PATIENTS’ RIGHTS: Wyden Proposes Compromise Plan
Sen. Ron Wyden (D-OR) yesterday said when the 106th Congress convenes next month he would recommend that the government reimburse Medicare HMOs at higher rates, if the HMOs agree to provide all patients -- including non-Medicare beneficiaries -- with greater protections. Reuters/Los Angeles Times reports that Wyden's proposal is "designed to break a congressional deadlock on patients' rights and address a looming crisis in providing Medicare recipients access to managed care." The senator said he had received "positive feedback" from both Democrats and Republicans, as well as industry and consumer groups. Wyden's plan for patient protections "would include holding health plans more accountable for their decisions" in a variety of ways, but would not necessarily include the right to sue (12/15). However, the Associated Press reports that specific reforms would include "the ability to file lawsuits," as well as assurances that "patients can always see the doctors they need" and "that any financial incentives for plans to deny patients' coverage be eliminated." Additional reforms would include allowing patients to choose their own primary care physicians, eliminating "'gag' clauses," and establishing an ombudsman program (12/15).
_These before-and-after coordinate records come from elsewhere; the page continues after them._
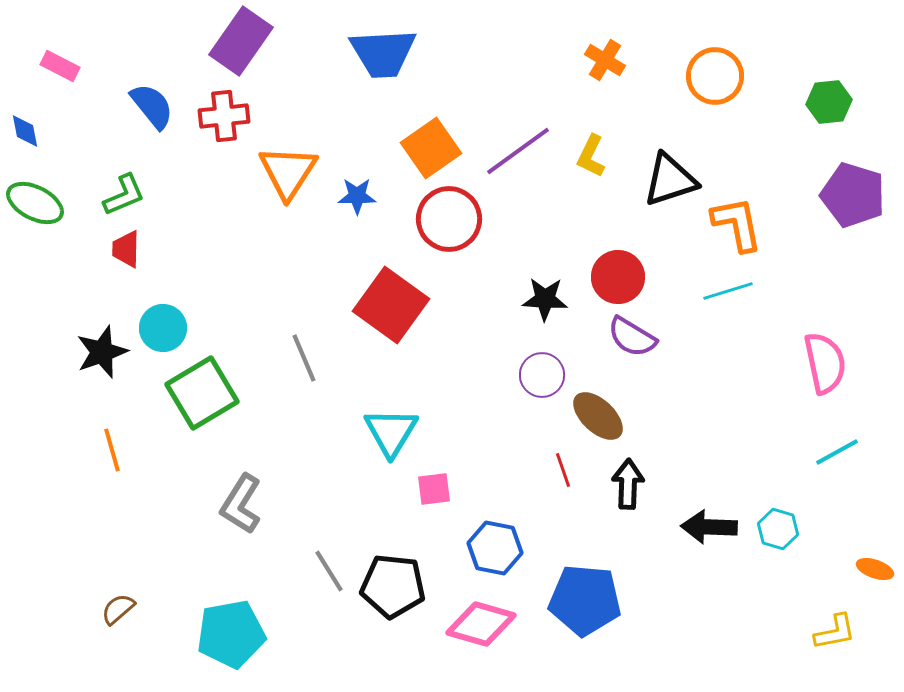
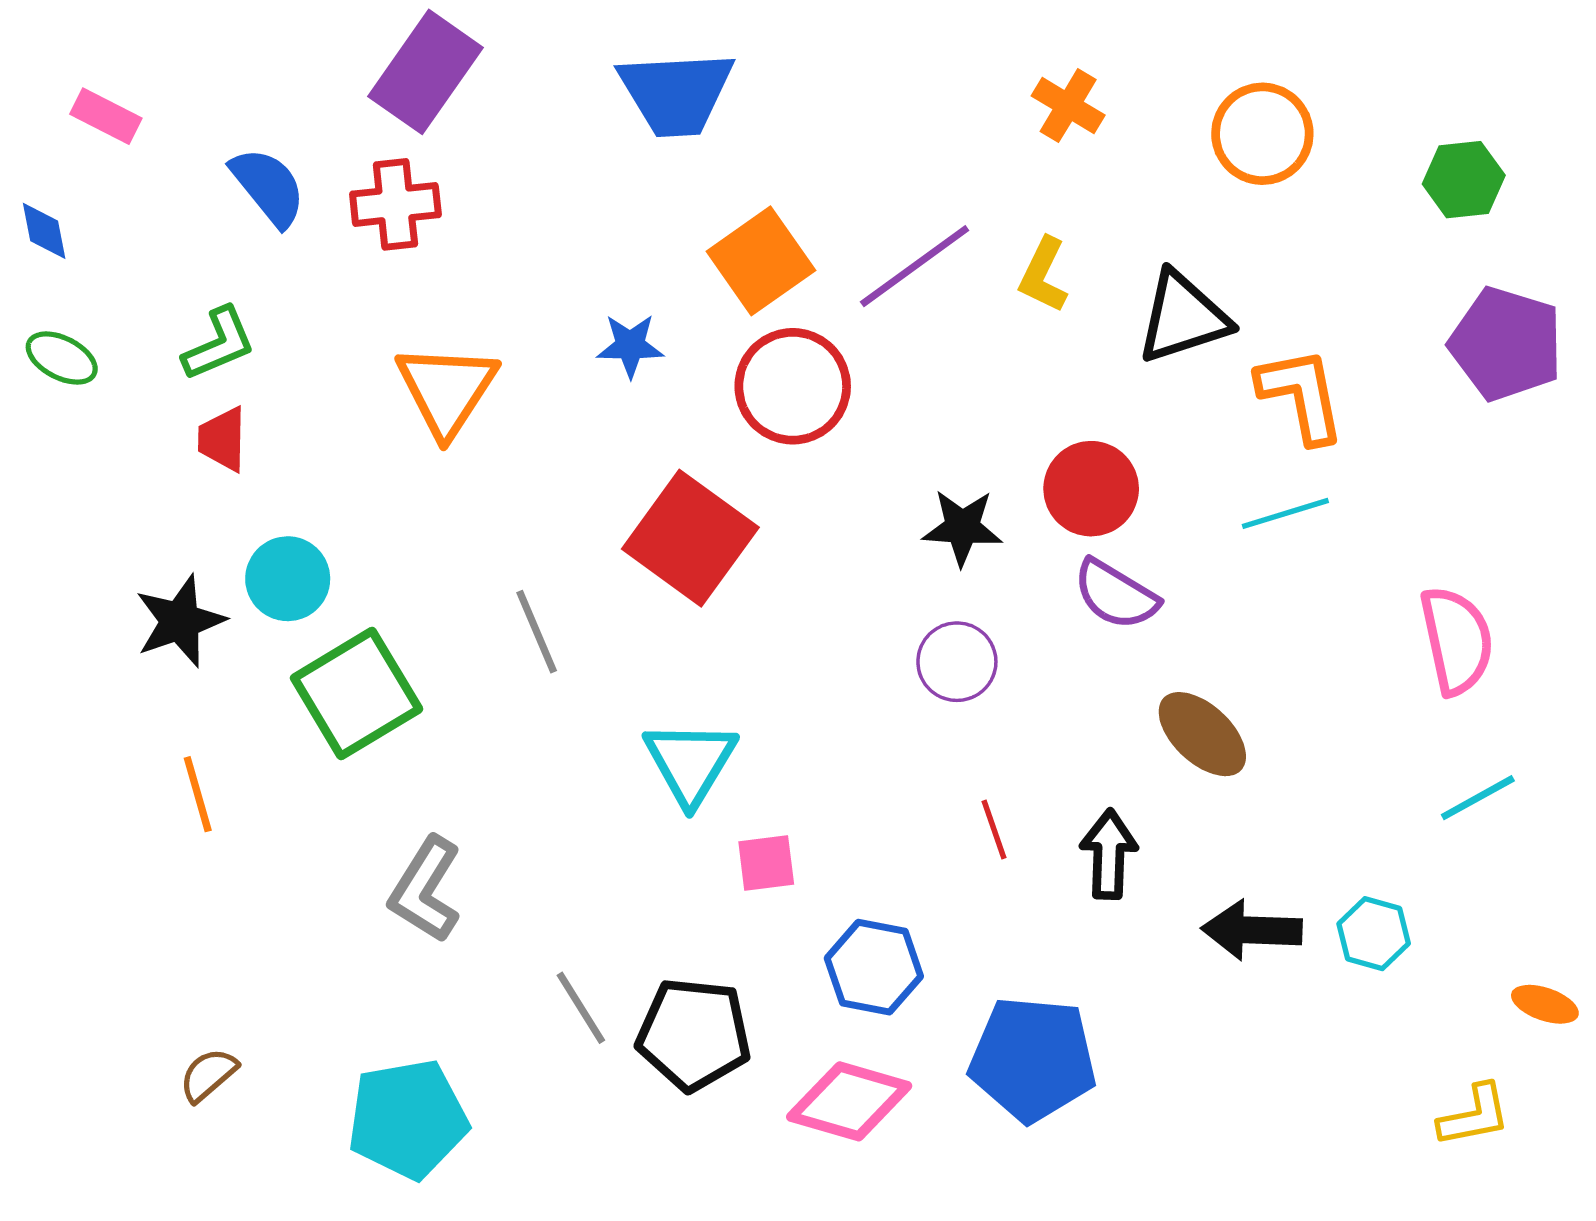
orange triangle: (288, 172) -> (447, 390), moved
green ellipse: (35, 203) -> (62, 358), size x0.7
brown ellipse: (598, 416) -> (1202, 734), moved

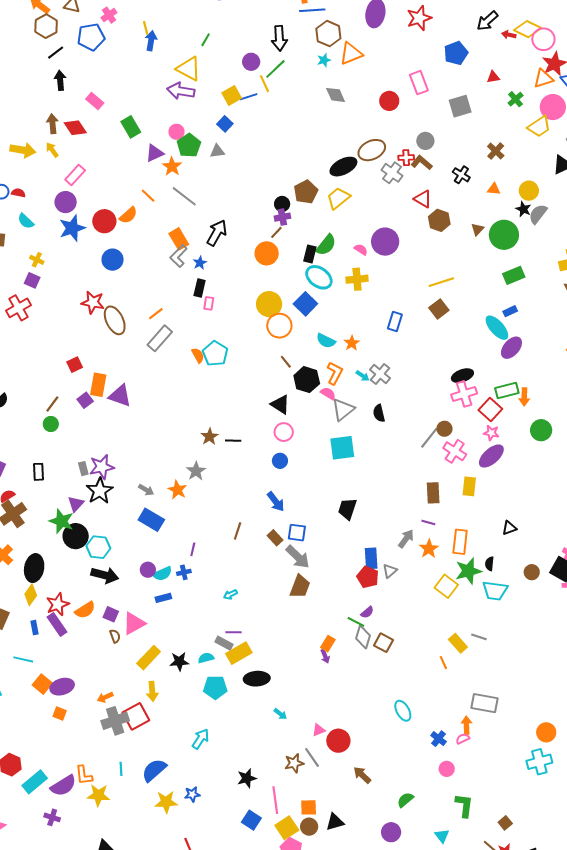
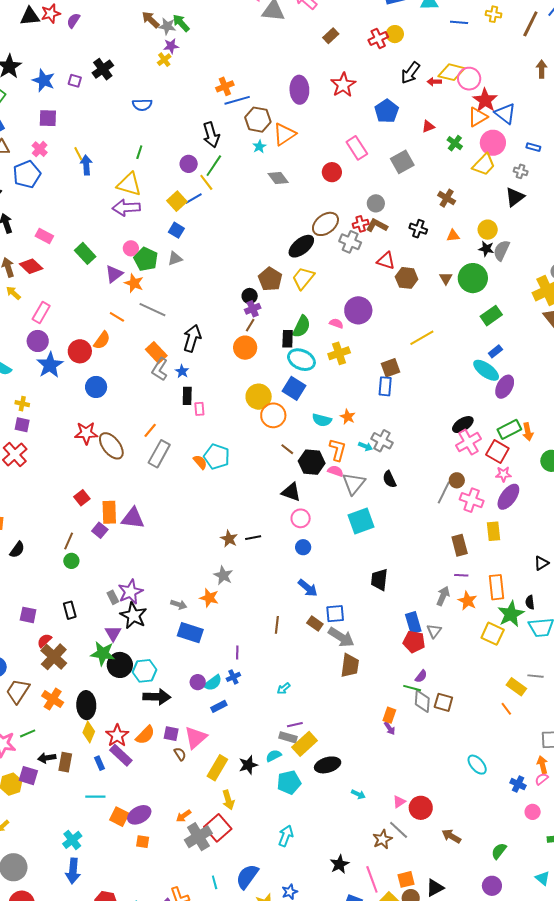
brown square: (439, 309) -> (391, 368), moved, turned 30

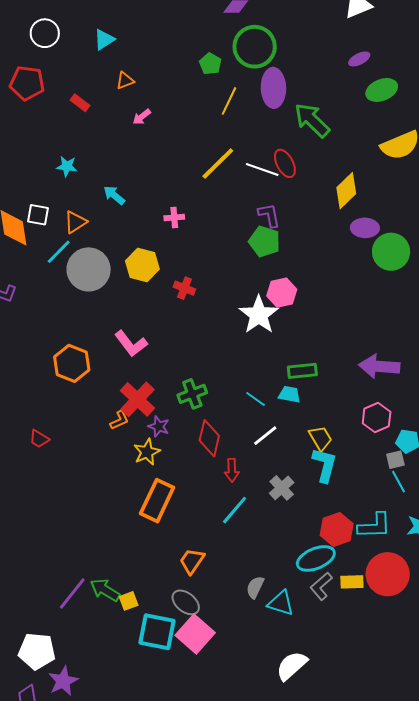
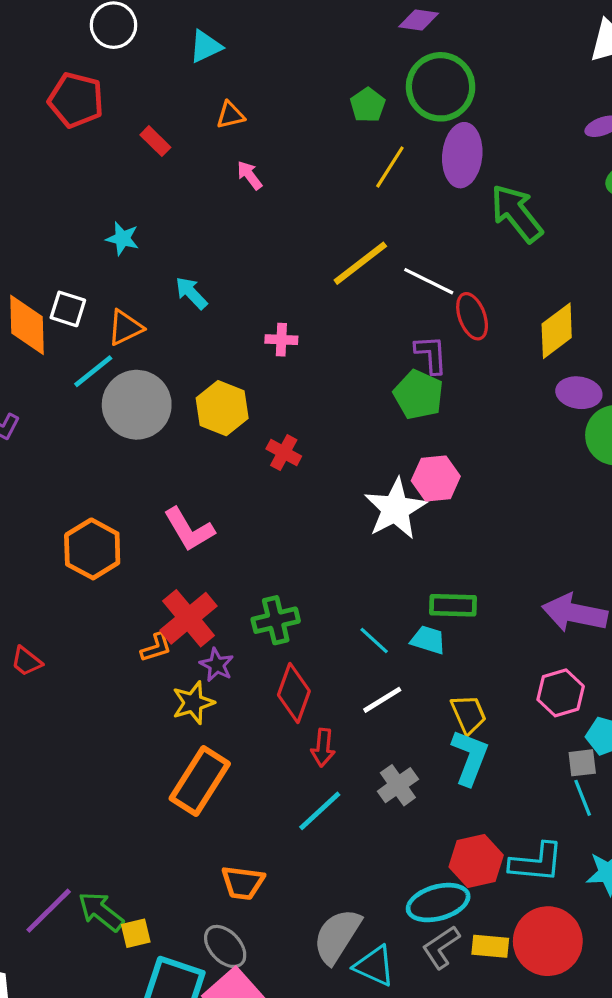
pink arrow: (142, 117) -> (250, 175), turned 84
red ellipse: (285, 163) -> (472, 316), moved
orange trapezoid: (192, 561) -> (243, 883), turned -124
gray semicircle: (255, 587) -> (337, 936), size x1.6

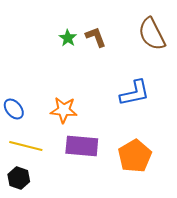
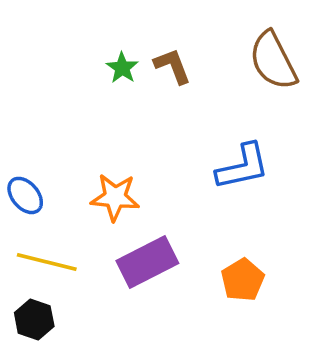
purple rectangle: (82, 146) -> (147, 262), turned -32
orange pentagon: (135, 156) -> (243, 280), size x0.7

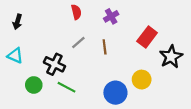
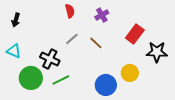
brown line: (105, 47) -> (96, 43), turned -40
black star: (171, 57) -> (157, 52), turned 30
green circle: (34, 85) -> (31, 78), size x1.5
green line: (66, 87) -> (61, 80), turned -54

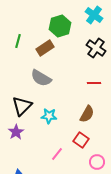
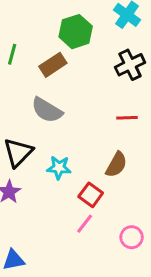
black cross: (96, 48) -> (130, 65), turned 30
red square: (81, 140) -> (91, 195), moved
pink line: (57, 154) -> (85, 224), moved

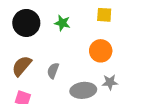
Wyden said his proposal is in outline form now, but that he would offer it as legislation "as part of next year's budget process" (Reuters, 12/15). Karen Ignagni, president and CEO of the American Association of Health Plans, said Wyden's proposal "shows that a bipartisan consensus is emerging in the Senate that the current payment system for Medicare+Choice plans needs to be adequate." In addition, Ignagni added that "[w]ith Senator Wyden's refusal to embrace trial lawyer protections, he has recognized the need for a different health care discussion in 1999." The AAHP is prepared to work with Wyden "and others to help lead this discussion in the new 106th Congress," said Ignagni (AAHP release, 12/14).
The Bottom Line
The Associated Press reports that Wyden's plan would "cost HMOs about $30 per Medicare patient." The increase in reimbursements for Medicare HMOs is expected to total $1 billion, "which is the additional cost HMOs say they have to bear because Congress limited Medicare payment increases to just 2%." Wyden said that with "close to 100 HMOs plans" having pulled out of Medicare, he hopes his plan will forestall any additional withdrawals (12/15).